El argumento en el que se basa la petición es un hecho que se remonta a enero pasado: de acuerdo a su relato, estaban en plena sesión del Concejo Municipal cuando Ramos se retiró “en una acción completamente inmotivada y antojadiza”, justo antes de que el grupo procediera a votar la adquisición de camiones para Smapa (Servicio Municipal de Agua Potable y Alcantarillado).

“Yo no estoy en disposición de seguir estando en este concejo, si la alcaldesa no está.

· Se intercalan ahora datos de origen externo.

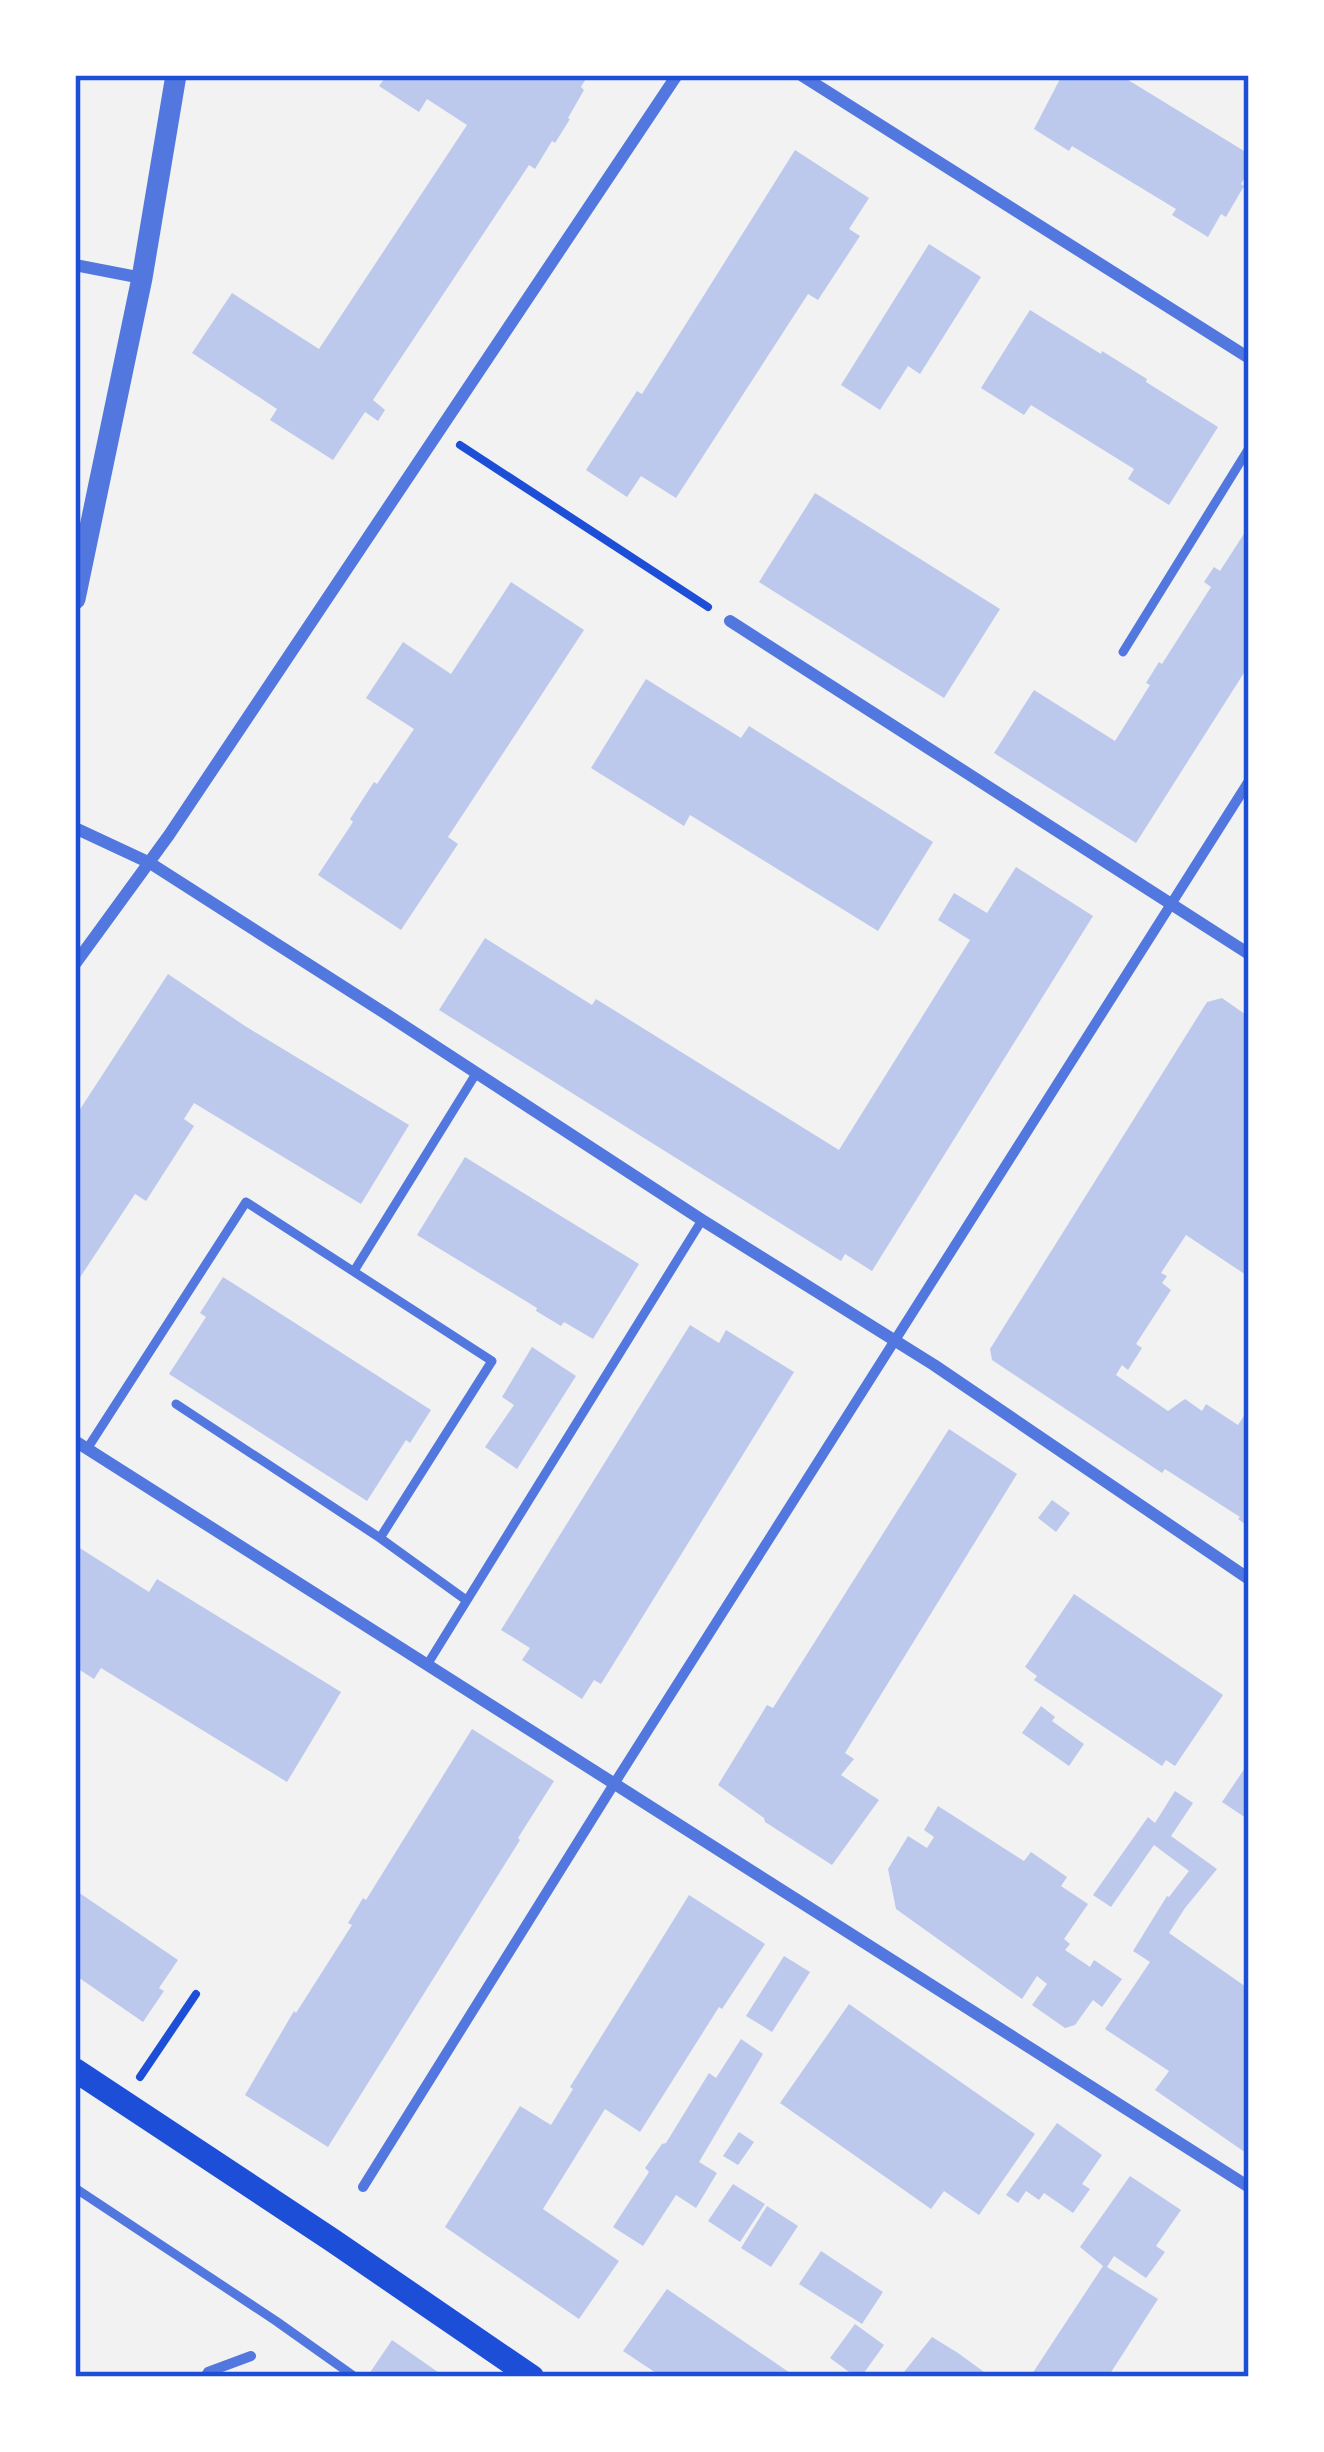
<svg xmlns="http://www.w3.org/2000/svg" width="1324" height="2452" font-family="Bitter,serif">
  <style>
    .building { fill: #bdc9ec }
    .lines { fill: none; stroke-linecap: round; stroke-linejoin: round }
    .path { stroke: #1d4ed8; stroke-width: 8 }
    .service { stroke: #5277de; stroke-width: 9 }
    .pedestrian { stroke: #5277de; stroke-width: 10 }
    .minor { stroke: #5277de; stroke-width: 12 }
    .tertiary { stroke: #5277de; stroke-width: 21 }
    .secondary { stroke: #1d4ed8; stroke-width: 24 }
    .neatline { fill: none; stroke: #1d4ed8; stroke-width: 4.5 }
  </style>
  <rect width="100%" height="100%" fill="#f2f2f2"/>
  <path class="building" d="M387 75H588L581 87 584 90 568 118 570 119 555 143 552 141 535 169 529 165 373 400 385 410 378 421 365 412 333 460 270 420 277 409 192 353 232 293 319 349 467 125 427 99 419 112 379 86Z
    M1062 75H1120L1249 154V171L1241 184 1244 186 1226 217 1221 214 1208 237 1172 215 1176 209 1072 146 1069 151 1034 129Z
    M795 150 869 198 849 229 860 236 818 300 808 294 676 498 641 476 627 497 586 470 637 391 642 394Z
    M929 244 981 277 920 374 908 366 880 410 841 385Z
    M1030 310 1101 354 1102 351 1147 379 1146 382 1218 427 1169 505 1128 479 1134 469 1031 405 1024 415 981 388Z
    M815 493 1000 609 944 698 759 582Z
    M1249 526V665L1136 843 994 753 1034 690 1115 741 1150 685 1146 683 1159 662 1162 664 1211 587 1204 582 1214 567 1220 571Z
    M511 582 584 630 448 837 458 844 401 930 318 875 353 822 350 819 374 782 377 784 414 729 366 698 403 642 451 674Z
    M646 679 741 738 749 726 933 842 878 931 690 815 684 826 591 768Z
    M1016 867 1093 916 872 1271 845 1254 841 1261 439 1010 485 938 592 1005 596 999 839 1150 970 940 938 920 954 893 987 913Z
    M168 974 245 1026 409 1125 361 1204 194 1103 184 1119 194 1126 146 1201 135 1194 75 1285V1117Z
    M1222 998 1249 1017V1277L1186 1235 1161 1273 1167 1276 1162 1283 1171 1290 1136 1344 1142 1348 1128 1370 1122 1365 1116 1375 1168 1411 1185 1399 1202 1411 1206 1404 1238 1425 1249 1408V1527L1238 1519 1240 1517 1165 1469 1162 1473 992 1360 990 1349 1207 1002Z
    M465 1157 639 1264 593 1339 564 1322 561 1326 536 1311 537 1308 417 1235Z
    M223 1277 431 1410 410 1443 406 1440 367 1501 169 1374 206 1317 200 1313Z
    M690 1325 719 1343 726 1330 794 1372 601 1684 594 1680 582 1699 522 1660 530 1648 501 1630Z
    M532 1347 576 1376 517 1469 485 1447 514 1405 502 1397Z
    M949 1429 1017 1474 845 1753 854 1759 841 1775 879 1800 832 1865 765 1822 764 1818 718 1785 767 1705 773 1708Z
    M1052 1500 1070 1513 1056 1532 1038 1518Z
    M75 1545 149 1592 157 1579 341 1692 287 1782 101 1668 94 1679 75 1667Z
    M1074 1594 1223 1695 1175 1766 1166 1760 1162 1766 1034 1680 1037 1676 1025 1667Z
    M1041 1706 1055 1717 1052 1721 1084 1744 1069 1766 1022 1733Z
    M472 1729 554 1781 518 1838 520 1840 328 2147 245 2095 294 2011 296 2013 352 1925 348 1923 363 1898 366 1900Z
    M1249 1762V1820L1222 1802Z
    M1175 1791 1193 1803 1171 1836 1217 1869 1185 1908 1169 1933 1249 1989V2034L1245 2039 1249 2042V2155L1155 2090 1169 2071 1105 2029 1150 1962 1133 1951 1167 1896 1169 1897 1189 1871 1154 1845 1111 1907 1093 1895 1148 1817 1155 1823Z
    M938 1806 1024 1861 1031 1852 1067 1877 1061 1886 1088 1904 1064 1939 1070 1944 1065 1950 1090 1967 1094 1960 1122 1979 1102 2007 1093 2000 1075 2025 1065 2028 1032 2005 1047 1984 1037 1976 1022 1999 896 1909 888 1869 908 1836 927 1848 934 1837 924 1830Z
    M75 1890 178 1960 159 1988 164 1991 143 2022 75 1975Z
    M689 1895 765 1944 722 2009 719 2007 640 2132 605 2109 543 2209 619 2261 579 2319 445 2227 520 2106 551 2125 573 2089 570 2087Z
    M784 1956 810 1972 772 2032 746 2016Z
    M849 2004 1035 2134 979 2215 944 2191 931 2209 780 2103Z
    M741 2039 763 2054 699 2162 717 2173 696 2208 676 2195 643 2246 613 2227 649 2172 645 2168 662 2144 666 2143 709 2073 716 2078Z
    M1057 2123 1102 2155 1082 2184 1090 2189 1073 2213 1044 2193 1039 2200 1026 2191 1018 2203 1006 2195Z
    M739 2132 754 2142 738 2165 723 2156Z
    M1130 2176 1181 2210 1156 2246 1165 2252 1146 2278 1114 2256 1107 2267 1158 2299 1108 2377H1030L1103 2266 1080 2247Z
    M733 2184 765 2204 740 2242 708 2221Z
    M767 2206 798 2226 771 2267 741 2248Z
    M821 2251 883 2292 862 2324 799 2284Z
    M667 2289 796 2377H662L623 2351Z
    M855 2324 884 2345 861 2377H856L830 2358Z
    M932 2337 958 2353 991 2377H900Z
    M392 2340 445 2377H367Z"/>
  <g class="lines">
    <path class="path" d="M460 445 708 607
      M140 2077 196 1994"/>
    <path class="service" d="M1123 652 1249 448
      M354 1271 477 1072
      M87 1449 246 1202 492 1361 380 1538 176 1404
      M380 1538 466 1600
      M427 1665 702 1220
      M75 2188 276 2321 355 2377"/>
    <path class="pedestrian" d="M363 2187 614 1784 1249 781
      M205 2377 208 2372 251 2356"/>
    <path class="minor" d="M801 75 1249 358
      M75 265 142 278
      M730 621 1249 954
      M75 828 150 863 383 1012 702 1220 934 1365 1249 1579
      M75 964 169 835 677 75
      M75 1441 1249 2187"/>
    <path class="tertiary" d="M75 599 142 278 176 75"/>
    <path class="secondary" d="M75 2070 332 2240 532 2377"/>
  </g>
  <rect width="1324" height="2452" fill="none" stroke="#ffffff" stroke-width="156"/>
  <rect x="78" y="78" width="1168" height="2296" class="neatline"/>
</svg>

Yo creo que el ejemplo y la responsabilidad debe partir en su persona”, dice el texto que habría señalado Ramos, quien luego agregó que “no es la primera vez que la alcaldesa se retira dejando puntos en la tabla presentes”. En esa ocasión, Barriga se retiró antes de que la instancia finalizara para acudir a una mesa de trabajo con Aguas Andinas en la planta La Farfana.

El escrito de la municipalidad además agrega que la ausencia de Ramos gatilló la suspensión del concejo, que no pudo hacer la votación acerca de la compra de camiones porque quedó con falta de quórum y así el municipio “no pudo ejercer una compra, la que resultaba fundamental para cumplir una necesidad básica de la comunidad local, la cual en este caso es la de suministrar agua potable a los vecinos”.

Ante lo anterior, el Comunal Maipú del Partido Comunista señaló –a través de un texto difundido por la diputada Karol Cariola– que la solicitud “representa un claro intento de amedrentamiento a las labores de fiscalización que la ley otorga a las y los concejales“.

“Consideramos que la acusación de ‘notable abandono de deberes’ presentada contra el concejal comunista carece de fundamentos en los hechos y sólo busca desviar la atención pública frente a la actitud negligente de la gestión de la alcaldesa, que impidió incluso conseguir el respaldo de las y los concejales para para la aprobación del Presupuesto Municipal 2018”, agregaron desde la agrupación.

Además, condenaron los actos de Barriga por “deslegitimar el rol del Concejo Municipal” y sus “malas prácticas”, entre ellas, “sus reiteradas ausencias, arrebatos, además de la displicencia frente a las solicitudes de información de las y los concejales”.

De acuerdo a la Ley de Municipalidades, se considera que existe notable abandono de deberes cuando “el alcalde o concejal transgrede, inexcusablemente y de manera manifiesta o reiterada, las obligaciones que le imponen la Constitución y las demás normas que regulan el funcionamiento municipal; así como en aquellos casos en que una acción u omisión, que le sea imputable, cause grave detrimento al patrimonio de la municipalidad y afecte gravemente la actividad municipal destinada a dar satisfacción a las necesidades básicas de la comunidad local“.

Ramos y Barriga tienen un historial de desencuentros: en mayo de 2017, junto a los concejales Erto Pantoja (PPD) y Marcela Silva (PS), Ramos acudió hasta la Contraloría para pedir la salida de Barriga de la municipalidad dado que “no entregó la cuenta pública correspondiente”. El hecho se desarrolló luego de que, el día anterior, se conociera que Barriga le cortó el micrófono a Silva en plena sesión del Concejo, hecho que fue difundido precisamente por Ariel Ramos.